To do –
When you reach the line in the data below that contains "thumb mcp: (213, 221)", please start repeating lines exactly, and stop after the line that contains "ring mcp: (294, 214)", repeating nothing else.

Bounding boxes with keypoints
= = = = = = =

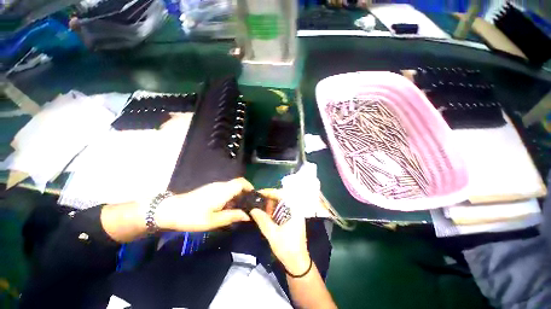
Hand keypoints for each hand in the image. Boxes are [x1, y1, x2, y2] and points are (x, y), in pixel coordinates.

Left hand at [155, 178, 252, 231]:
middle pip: (238, 184)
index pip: (241, 182)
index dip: (250, 187)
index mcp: (224, 190)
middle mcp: (221, 185)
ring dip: (238, 195)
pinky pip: (225, 189)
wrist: (170, 210)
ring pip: (232, 187)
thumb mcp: (213, 221)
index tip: (254, 197)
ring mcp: (214, 186)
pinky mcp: (210, 189)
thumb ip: (232, 216)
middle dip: (245, 193)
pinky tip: (227, 208)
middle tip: (248, 206)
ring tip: (239, 209)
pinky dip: (230, 196)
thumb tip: (247, 216)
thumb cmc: (192, 216)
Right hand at [250, 189, 310, 274]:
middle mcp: (296, 209)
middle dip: (269, 198)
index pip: (282, 194)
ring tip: (260, 207)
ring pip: (281, 203)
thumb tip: (252, 209)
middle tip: (257, 200)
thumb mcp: (272, 234)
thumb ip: (262, 220)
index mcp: (295, 210)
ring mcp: (294, 214)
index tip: (259, 193)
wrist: (298, 263)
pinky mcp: (292, 219)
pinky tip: (266, 214)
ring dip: (271, 204)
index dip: (270, 192)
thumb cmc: (287, 248)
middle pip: (282, 197)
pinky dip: (274, 210)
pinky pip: (282, 210)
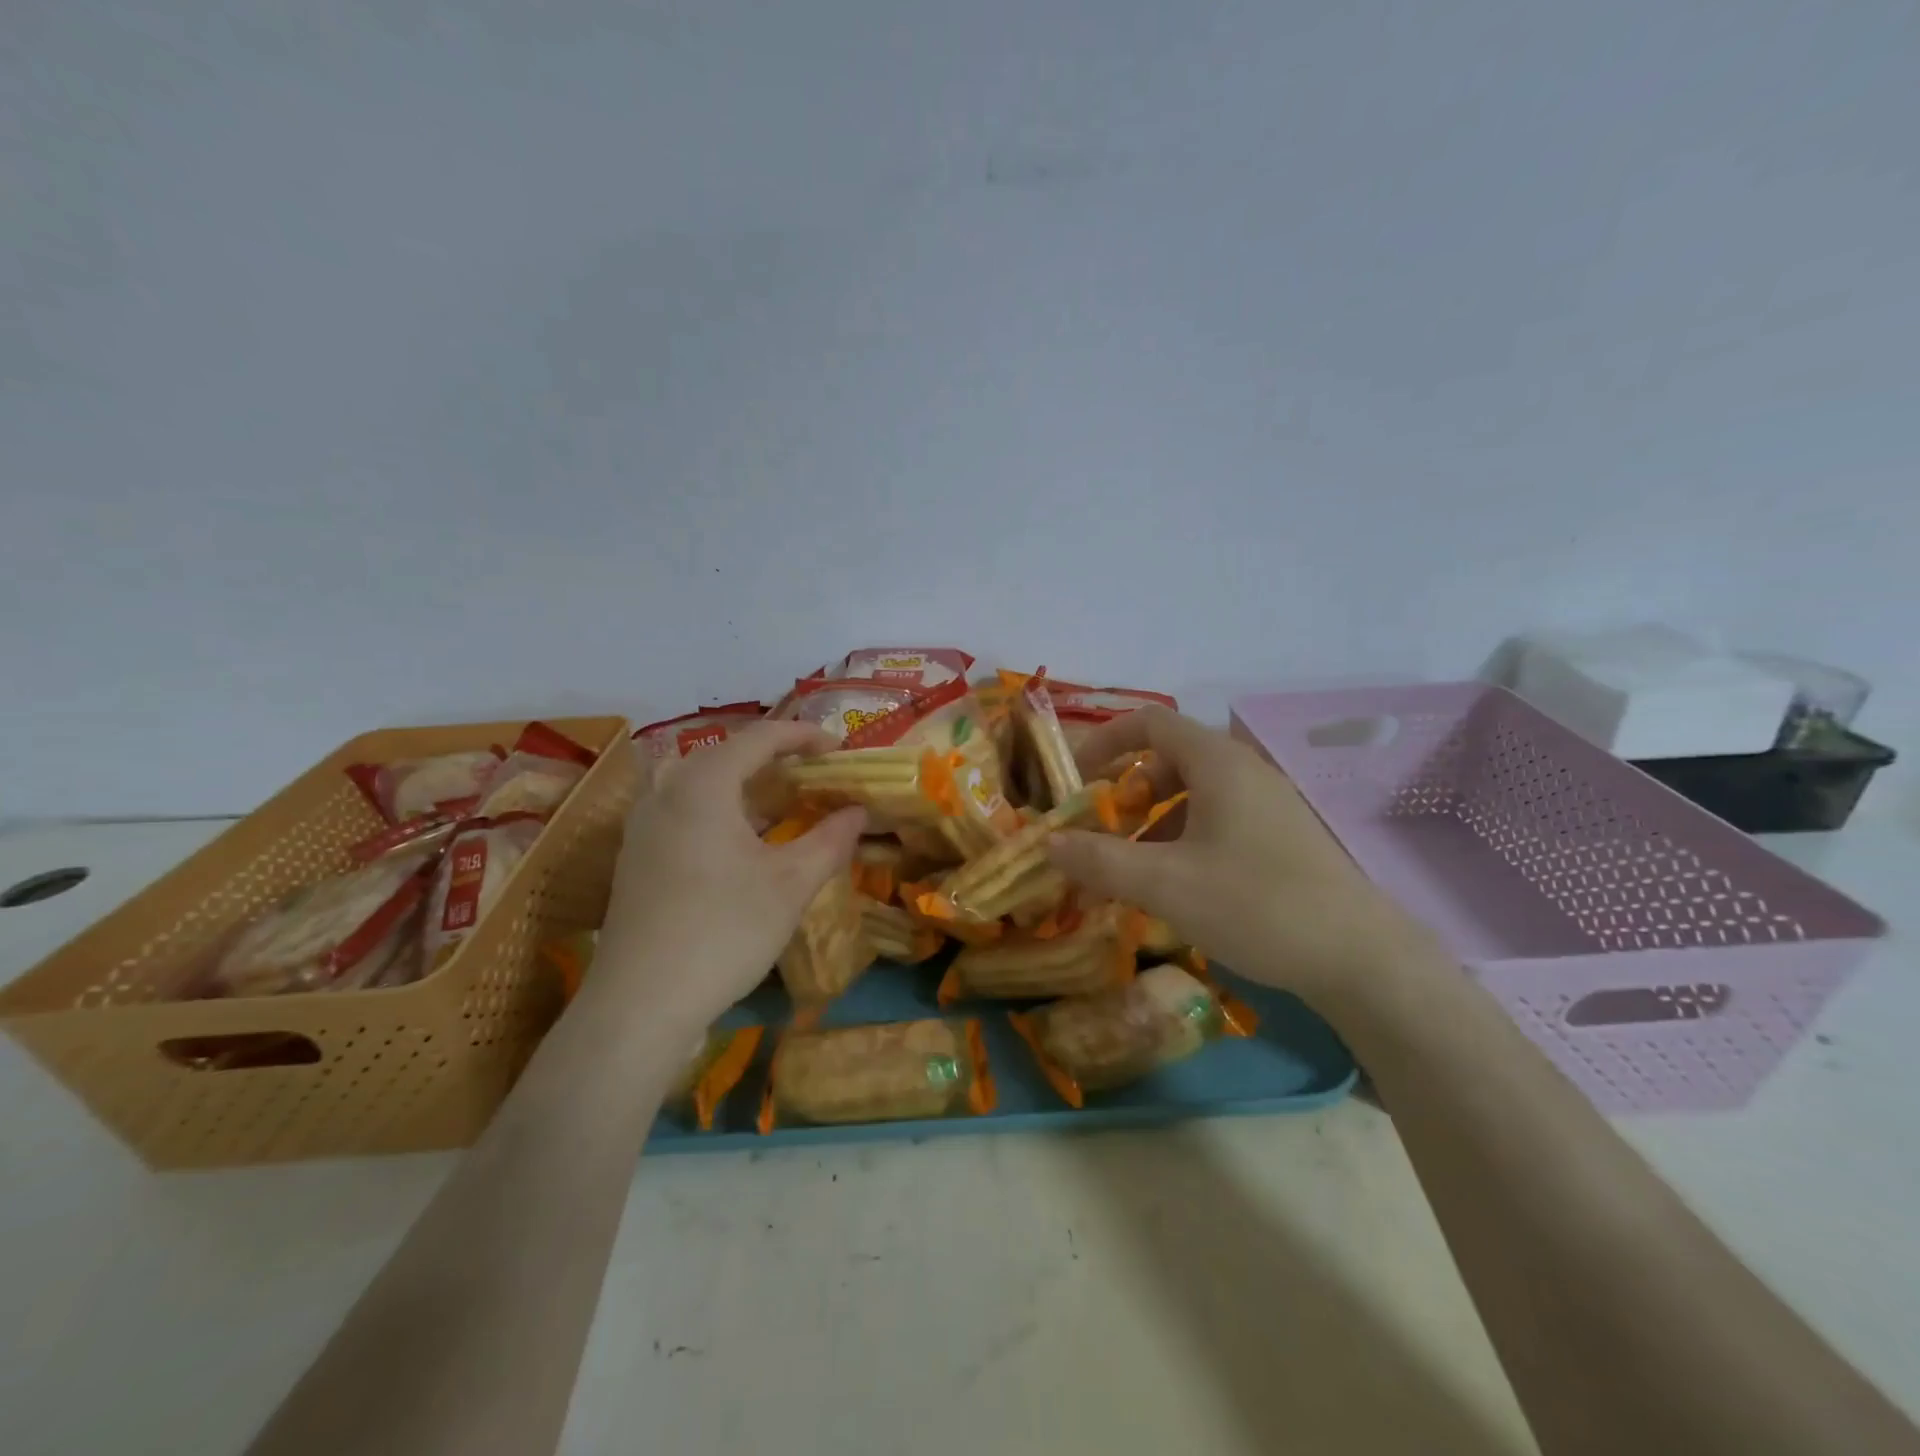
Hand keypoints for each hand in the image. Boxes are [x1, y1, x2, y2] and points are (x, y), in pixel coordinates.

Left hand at [594, 723, 864, 1027]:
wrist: (641, 1004)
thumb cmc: (724, 931)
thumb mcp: (791, 884)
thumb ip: (831, 839)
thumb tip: (859, 811)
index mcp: (703, 784)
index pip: (760, 737)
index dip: (804, 736)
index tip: (839, 749)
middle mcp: (666, 791)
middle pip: (726, 754)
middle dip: (774, 757)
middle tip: (814, 774)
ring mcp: (644, 824)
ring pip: (700, 781)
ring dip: (745, 783)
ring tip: (782, 801)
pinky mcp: (637, 855)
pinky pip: (684, 808)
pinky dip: (721, 807)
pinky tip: (743, 840)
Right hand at [1045, 707, 1437, 1005]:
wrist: (1360, 958)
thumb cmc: (1255, 904)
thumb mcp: (1165, 884)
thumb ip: (1100, 861)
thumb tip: (1048, 842)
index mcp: (1217, 763)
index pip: (1150, 722)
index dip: (1105, 741)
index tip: (1077, 778)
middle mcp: (1244, 771)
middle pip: (1170, 760)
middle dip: (1127, 792)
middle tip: (1103, 833)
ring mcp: (1268, 804)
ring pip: (1194, 795)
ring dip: (1154, 822)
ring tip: (1132, 869)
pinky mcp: (1281, 837)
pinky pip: (1218, 821)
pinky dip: (1183, 840)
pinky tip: (1177, 887)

= = = = = = =

Answer to the exercise –
thumb mcp: (213, 221)
index tip: (254, 197)
ring mcp: (214, 186)
pinky mcp: (210, 189)
thumb ip: (232, 216)
middle dip: (245, 193)
pinky tip: (227, 208)
middle tip: (248, 206)
ring tip: (239, 209)
pinky dip: (230, 196)
thumb tip: (247, 216)
thumb cmc: (192, 216)
Right hand at [250, 189, 310, 274]:
middle mcp: (296, 209)
middle dip: (269, 198)
index pip: (282, 194)
ring tip: (260, 207)
ring pip: (281, 203)
thumb tip: (252, 209)
middle tip: (257, 200)
thumb mcp: (272, 234)
thumb ip: (262, 220)
index mcp: (295, 210)
ring mcp: (294, 214)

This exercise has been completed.